With antibiotic resistant bacterial infections on the rise, doctors say they need to be sure they are administering just the right antibiotic at the exact dosage needed to effectively and quickly treat a specific infection.
Sometimes an infection is so severe that a patient may be within hours of death unless proper treatment is given immediately.
Today, though, it takes a long time to determine that specific and crucial mix of what antibiotic to use and how much of it should be administered to a patient who may be infected with any of a countless variety of contagions.
Medical professionals must first culture of bacteria, observe its growth, and then measure the bacterial infection’s response to any of a number of antibiotic treatments.
But, in cases when time is a major factor, doctors often just don’t have that luxury of using the lengthy lab work needed to help determine such specific treatment.
Past experience used to make judgment
Instead, many simply rely on their past experience and use their best judgment to select what they consider to be the most effective medication to treat their patient.
While in many cases this approach works just fine and the patient fully recuperates, doctors also run the risk that their selected medication is not only ineffective, but could expose the patient to possibly dangerous side effects and cause the infectious bacteria to become antibiotic resistant.
The researchers from the Swiss Federal Institute of Technology in Lausanne (EPFL) say they found their solution at the Nano, or atomic, level.
Their newly developed device is centered on a microscopically small lever that vibrates in the presence of bacterial activity. A laser focused on the lever reads the vibration and then translates it into electrical signals that can be easily read. If there’s no signal, according to the researchers, that means there’s no bacteria. The entire test only takes minutes.
“This method is fast and accurate. And it can be a precious tool for both doctors looking for the right dosage of antibiotics and for researchers to determine which treatments are the most effective,” explains Giovanni Dietler, a professor at EPFL and one of the researchers involved in developing the device.
The vibrations that their Nano-levers detect are actually caused by the microscopic movements of a bacterium’s metabolism.

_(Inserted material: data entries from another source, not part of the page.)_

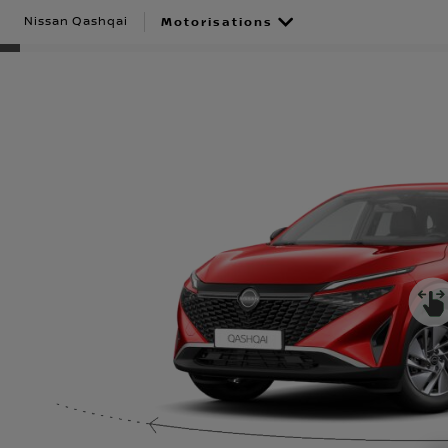
Nissan Qashqai
Motorisations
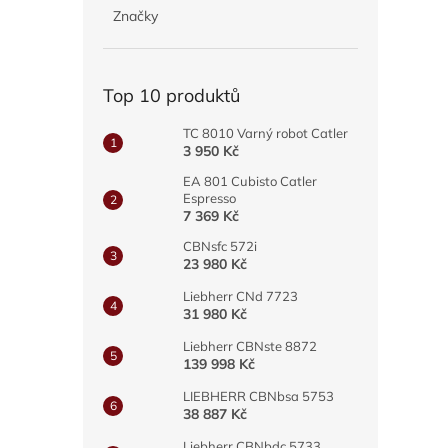
p
Značky
a
n
e
Top 10 produktů
l
TC 8010 Varný robot Catler
3 950 Kč
EA 801 Cubisto Catler
Espresso
7 369 Kč
CBNsfc 572i
23 980 Kč
Liebherr CNd 7723
31 980 Kč
Liebherr CBNste 8872
139 998 Kč
LIEBHERR CBNbsa 5753
38 887 Kč
Liebherr CBNbdc 5733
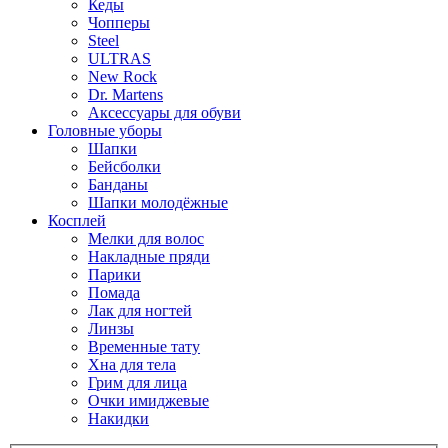
Кеды
Чопперы
Steel
ULTRAS
New Rock
Dr. Martens
Аксессуары для обуви
Головные уборы
Шапки
Бейсболки
Банданы
Шапки молодёжные
Косплей
Мелки для волос
Накладные пряди
Парики
Помада
Лак для ногтей
Линзы
Временные тату
Хна для тела
Грим для лица
Очки имиджевые
Накидки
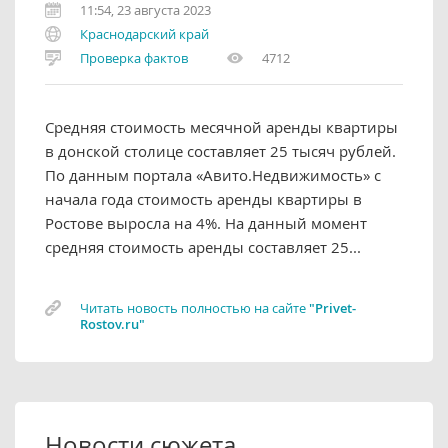
11:54, 23 августа 2023
Краснодарский край
Проверка фактов
4712
Средняя стоимость месячной аренды квартиры
в донской столице составляет 25 тысяч рублей.
По данным портала «Авито.Недвижимость» с
начала года стоимость аренды квартиры в
Ростове выросла на 4%. На данный момент
средняя стоимость аренды составляет 25...
Читать новость полностью на сайте
"Privet-
Rostov.ru"
Новости сюжета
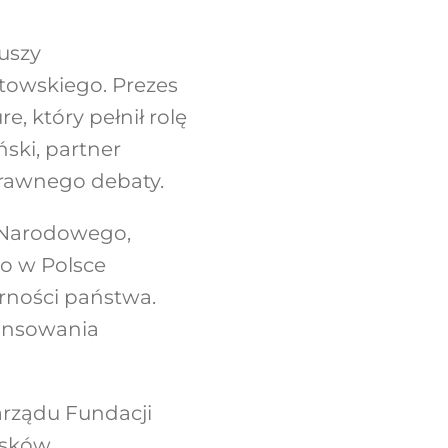
uszy
towskiego. Prezes
 który pełnił rolę
ski, partner
prawnego debaty.
a Narodowego,
go w Polsce
rności państwa.
nansowania
arządu Fundacji
osków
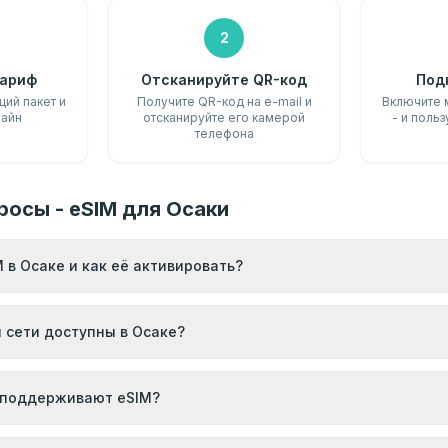
2
ариф
Отсканируйте QR-код
Под
ий пакет и
Получите QR-код на e-mail и
Включите 
лайн
отсканируйте его камерой
- и польз
телефона
росы - eSIM для Осаки
 в Осаке и как её активировать?
и сети доступны в Осаке?
 поддерживают eSIM?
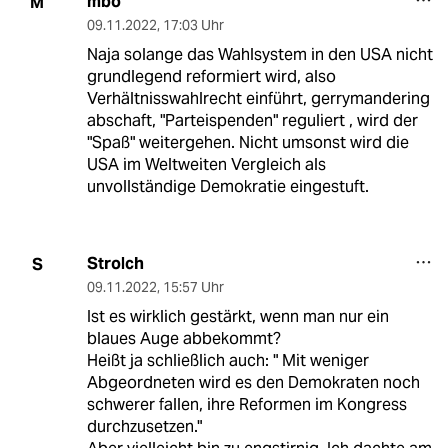
mbo
M
09.11.2022
,
17:03 Uhr
Naja solange das Wahlsystem in den USA nicht
grundlegend reformiert wird, also
Verhältnisswahlrecht einführt, gerrymandering
abschaft, "Parteispenden" reguliert , wird der
"Spaß" weitergehen. Nicht umsonst wird die
USA im Weltweiten Vergleich als
unvollständige Demokratie eingestuft.
Strolch
S
09.11.2022
,
15:57 Uhr
Ist es wirklich gestärkt, wenn man nur ein
blaues Auge abbekommt?
Heißt ja schließlich auch: " Mit weniger
Abgeordneten wird es den Demokraten noch
schwerer fallen, ihre Reformen im Kongress
durchzusetzen."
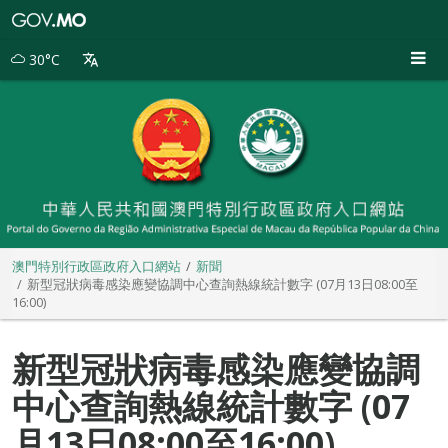
澳
門
特
30°C
別
行
政
區
政
府
入
口
網
站
澳門特別行政區政府入口網站
新聞
新型冠狀病毒感染應變協調中心查詢熱線統計數字 (07月13日08:00至
16:00)
新型冠狀病毒感染應變協調
中心查詢熱線統計數字 (07
月13日08:00至16:00)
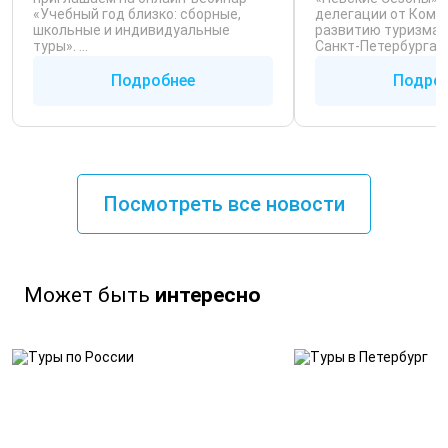
«Учебный год близко: сборные,
делегации от Коми
школьные и индивидуальные
развитию туризма
туры». ...
Санкт‑Петербурга ..
Подробнее
Подро
Посмотреть все новости
Может быть
интересно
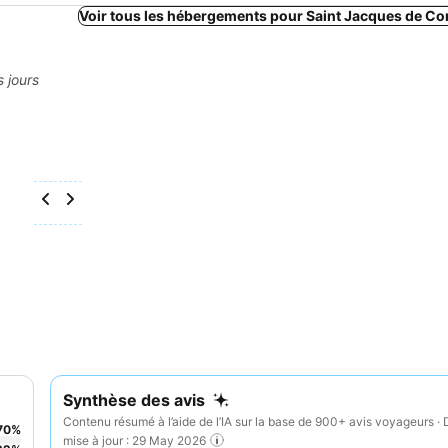
Voir tous les hébergements pour Saint Jacques de Co
s jours
Synthèse des avis
Contenu résumé à l’aide de l’IA sur la base de 900+ avis voyageurs · 
70
%
mise à jour : 29 May 2026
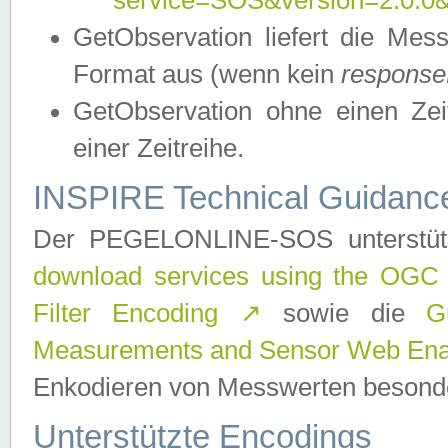
service=SOS&version=2.0.0&r
GetObservation liefert die M
Format aus (wenn kein
response
GetObservation ohne einen Zeitf
einer Zeitreihe.
INSPIRE Technical Guidance
Der PEGELONLINE-SOS unterstüt
download services using the OGC
Filter Encoding
↗
sowie die
G
Measurements and Sensor Web Enab
Enkodieren von Messwerten besonde
Unterstützte Encodings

According to the researchers these metabolic movements are almost imperceptible. So in order to measure and test for this activity, the researchers first put bacteria on an extremely sensitive measuring device which in turn would vibrate a tiny lever that is only just a little bit thicker than a strand of hair if it detects metabolic activity from the microbes.
The vibrations the tiny lever produces are also incredibly small, oscillating at approximately one millionth of a millimeter. So to measure these microscopic vibrations, a laser is projected onto the lever and the light that’s reflected back is converted into an electrical signal that is then interpreted by a clinician.
Signals easy to read
The researchers say that these electrical signals are as easy to read as an electrocardiogram. If the signals produce a flat line then that means all of the bacteria are all dead. So within minutes a doctor can sample the harmful bacteria and determine whether certain antibiotic treatments would be successful or not.

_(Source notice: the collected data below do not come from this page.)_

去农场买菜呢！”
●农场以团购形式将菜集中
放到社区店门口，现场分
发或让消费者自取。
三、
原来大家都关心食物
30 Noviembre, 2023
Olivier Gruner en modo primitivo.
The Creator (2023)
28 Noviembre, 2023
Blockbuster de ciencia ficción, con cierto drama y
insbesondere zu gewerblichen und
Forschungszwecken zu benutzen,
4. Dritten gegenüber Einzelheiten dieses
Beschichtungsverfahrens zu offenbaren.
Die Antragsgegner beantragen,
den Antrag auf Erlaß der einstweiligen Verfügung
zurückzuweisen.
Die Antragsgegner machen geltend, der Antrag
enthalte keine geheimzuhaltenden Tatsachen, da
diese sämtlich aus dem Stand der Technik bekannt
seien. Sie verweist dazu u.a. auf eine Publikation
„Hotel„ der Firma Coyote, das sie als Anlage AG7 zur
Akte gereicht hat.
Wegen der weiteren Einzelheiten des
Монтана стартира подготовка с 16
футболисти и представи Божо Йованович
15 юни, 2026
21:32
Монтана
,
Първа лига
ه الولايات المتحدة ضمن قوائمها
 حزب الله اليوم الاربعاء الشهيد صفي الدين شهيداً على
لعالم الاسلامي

While their device is already very small the researchers are hoping to shrink their device to an even smaller size.
“By joining our tool with a piezoelectric device instead of a laser, we could further reduce its size to the size of a microchip,” says Dietler. “They could then be combined together to test a series of antibiotics on one strain in only a couple of minutes.”

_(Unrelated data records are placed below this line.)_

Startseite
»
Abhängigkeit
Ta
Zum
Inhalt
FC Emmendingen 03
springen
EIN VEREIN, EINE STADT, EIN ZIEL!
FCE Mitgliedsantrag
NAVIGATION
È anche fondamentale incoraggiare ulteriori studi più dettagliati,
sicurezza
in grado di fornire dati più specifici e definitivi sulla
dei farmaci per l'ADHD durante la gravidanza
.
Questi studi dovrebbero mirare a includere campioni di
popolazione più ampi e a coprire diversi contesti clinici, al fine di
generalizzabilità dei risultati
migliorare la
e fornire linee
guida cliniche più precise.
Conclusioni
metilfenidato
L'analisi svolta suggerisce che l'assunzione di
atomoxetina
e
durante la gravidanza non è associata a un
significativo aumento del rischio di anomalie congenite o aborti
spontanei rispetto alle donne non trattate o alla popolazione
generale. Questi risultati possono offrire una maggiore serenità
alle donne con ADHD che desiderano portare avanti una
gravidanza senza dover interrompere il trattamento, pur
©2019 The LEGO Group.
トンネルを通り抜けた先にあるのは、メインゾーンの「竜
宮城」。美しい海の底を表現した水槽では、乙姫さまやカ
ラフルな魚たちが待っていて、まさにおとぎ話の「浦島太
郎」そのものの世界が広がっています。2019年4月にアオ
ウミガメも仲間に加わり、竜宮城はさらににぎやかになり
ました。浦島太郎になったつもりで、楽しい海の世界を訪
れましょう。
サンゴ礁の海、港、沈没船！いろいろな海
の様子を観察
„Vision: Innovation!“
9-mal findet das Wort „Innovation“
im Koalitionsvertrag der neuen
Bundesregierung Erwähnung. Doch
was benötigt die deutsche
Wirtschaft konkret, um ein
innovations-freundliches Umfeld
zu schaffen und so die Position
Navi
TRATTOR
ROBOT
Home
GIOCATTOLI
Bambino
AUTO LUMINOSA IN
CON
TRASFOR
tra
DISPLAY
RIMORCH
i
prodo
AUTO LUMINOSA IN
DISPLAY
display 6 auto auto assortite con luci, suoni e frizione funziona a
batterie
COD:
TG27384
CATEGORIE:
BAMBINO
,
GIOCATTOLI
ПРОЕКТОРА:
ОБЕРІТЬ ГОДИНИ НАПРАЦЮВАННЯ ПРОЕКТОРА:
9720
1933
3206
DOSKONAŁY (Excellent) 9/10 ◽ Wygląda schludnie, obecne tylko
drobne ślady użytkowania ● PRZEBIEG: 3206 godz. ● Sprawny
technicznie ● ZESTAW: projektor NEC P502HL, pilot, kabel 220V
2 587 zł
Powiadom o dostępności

The research team is now working to see if their tool could be used in other areas of medical treatment, especially oncology, the study of tumors and cancers. Using a technique similar to the one they use on bacteria, they’re trying to find out if they could measure the metabolism of tumor cells that have been exposed to cancer treatment to evaluate the efficiency of the treatment.
“If our method also works in this field, we really have a precious tool on our hands that can allow us to develop new treatments and also test both quickly and simply how the patient is reacting to the cancer treatment,” says Sandor Kasas, another member of the team that developed the new device.
The study outlining the research and development of the device has been published in the latest issue of the journal, Nature Nanotechnology.